*** Given data ***
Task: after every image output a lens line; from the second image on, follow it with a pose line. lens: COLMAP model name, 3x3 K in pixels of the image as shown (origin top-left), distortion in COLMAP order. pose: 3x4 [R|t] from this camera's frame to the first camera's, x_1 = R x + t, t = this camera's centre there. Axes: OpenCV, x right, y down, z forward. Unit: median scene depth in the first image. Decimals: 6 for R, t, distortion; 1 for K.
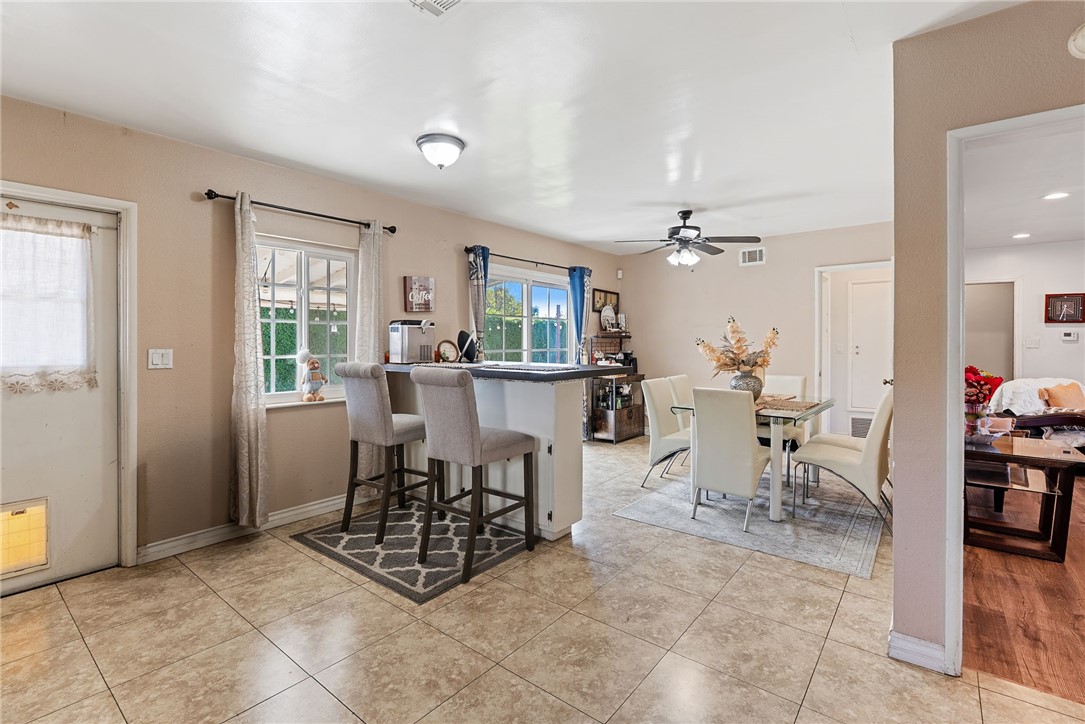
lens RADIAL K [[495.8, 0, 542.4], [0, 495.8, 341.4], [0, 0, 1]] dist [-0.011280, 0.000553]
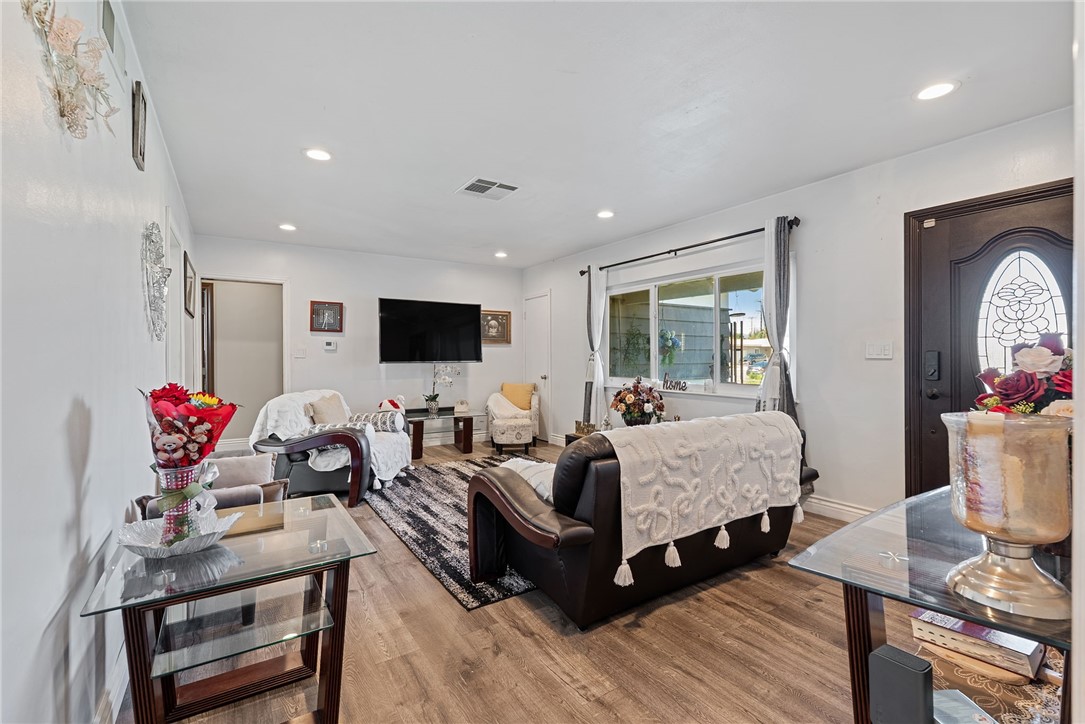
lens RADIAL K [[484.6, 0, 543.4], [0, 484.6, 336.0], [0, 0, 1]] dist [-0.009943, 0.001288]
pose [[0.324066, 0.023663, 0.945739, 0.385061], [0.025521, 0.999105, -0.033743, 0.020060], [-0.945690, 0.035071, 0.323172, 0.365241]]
*** End of Given data ***
▶ _What is needed_
Rewrite the listing above as a numbered list with one line per item, leaving out blank lines and the pictures.

▶ _Exercise answer_
1. Task: after every image output a lens line; from the second image on, follow it with a pose line. lens: COLMAP model name, 3x3 K in pixels of the image as shown (origin top-left), distortion in COLMAP order. pose: 3x4 [R|t] from this camera's frame to the first camera's, x_1 = R x + t, t = this camera's centre there. Axes: OpenCV, x right, y down, z forward. Unit: median scene depth in the first image. Decimals: 6 for R, t, distortion; 1 for K.
2. lens RADIAL K [[495.8, 0, 542.4], [0, 495.8, 341.4], [0, 0, 1]] dist [-0.011280, 0.000553]
3. lens RADIAL K [[484.6, 0, 543.4], [0, 484.6, 336.0], [0, 0, 1]] dist [-0.009943, 0.001288]
4. pose [[0.324066, 0.023663, 0.945739, 0.385061], [0.025521, 0.999105, -0.033743, 0.020060], [-0.945690, 0.035071, 0.323172, 0.365241]]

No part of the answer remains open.